> **Data section**
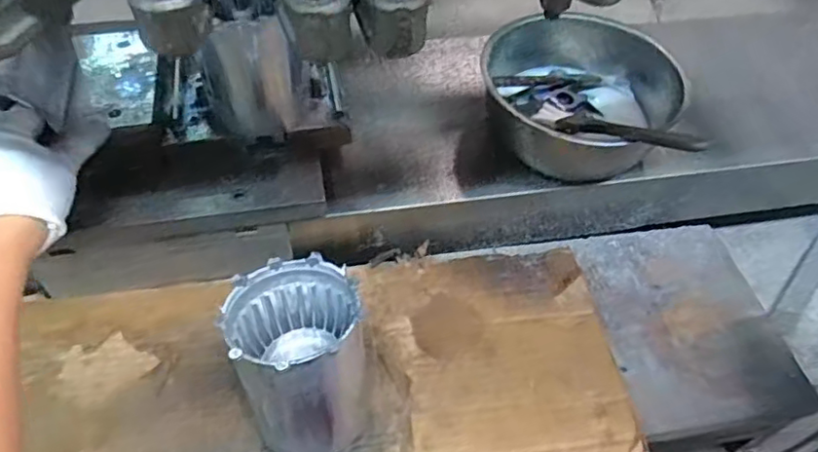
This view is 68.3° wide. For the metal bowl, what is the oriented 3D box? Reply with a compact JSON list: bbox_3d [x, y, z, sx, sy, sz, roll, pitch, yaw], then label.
[{"bbox_3d":[0.164,-0.130,0.594,0.175,0.069,0.186,2,53,-2],"label":"metal bowl"}]

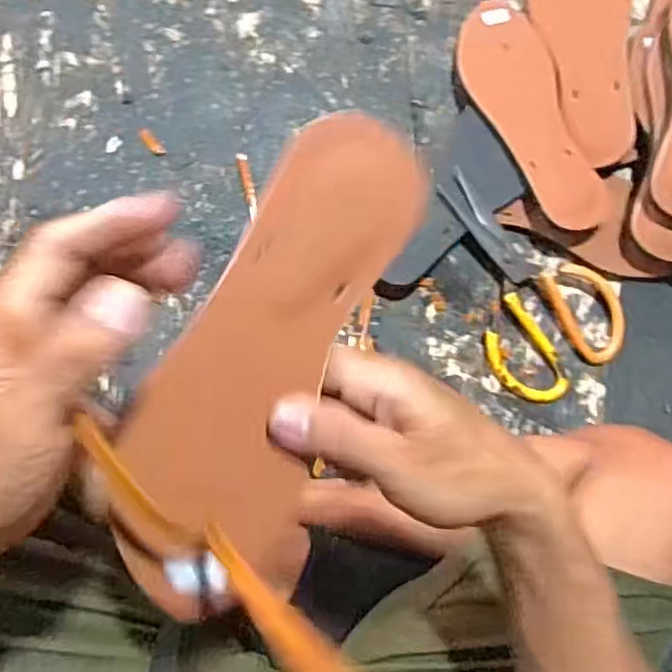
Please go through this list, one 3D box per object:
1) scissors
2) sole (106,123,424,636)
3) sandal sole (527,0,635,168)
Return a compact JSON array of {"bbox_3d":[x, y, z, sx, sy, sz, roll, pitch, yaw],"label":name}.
[{"bbox_3d":[0.168,-0.051,0.647,0.130,0.026,0.218,-36,88,-7],"label":"scissors"},{"bbox_3d":[-0.035,0.017,0.321,0.092,0.012,0.239,16,98,-15],"label":"sole"},{"bbox_3d":[0.234,-0.279,0.669,0.091,0.011,0.235,-1,85,22],"label":"sandal sole"}]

> **What needs to be done**
From the first line of the entries above down to the line holding "3) sandal sole (527,0,635,168)", quote each line exactly and nothing else, skipping pictures.

> **Response**
This view is 68.3° wide. For the metal bowl, what is the oriented 3D box? Reply with a compact JSON list: bbox_3d [x, y, z, sx, sy, sz, roll, pitch, yaw], then label.
[{"bbox_3d":[0.164,-0.130,0.594,0.175,0.069,0.186,2,53,-2],"label":"metal bowl"}]

Please go through this list, one 3D box per object:
1) scissors
2) sole (106,123,424,636)
3) sandal sole (527,0,635,168)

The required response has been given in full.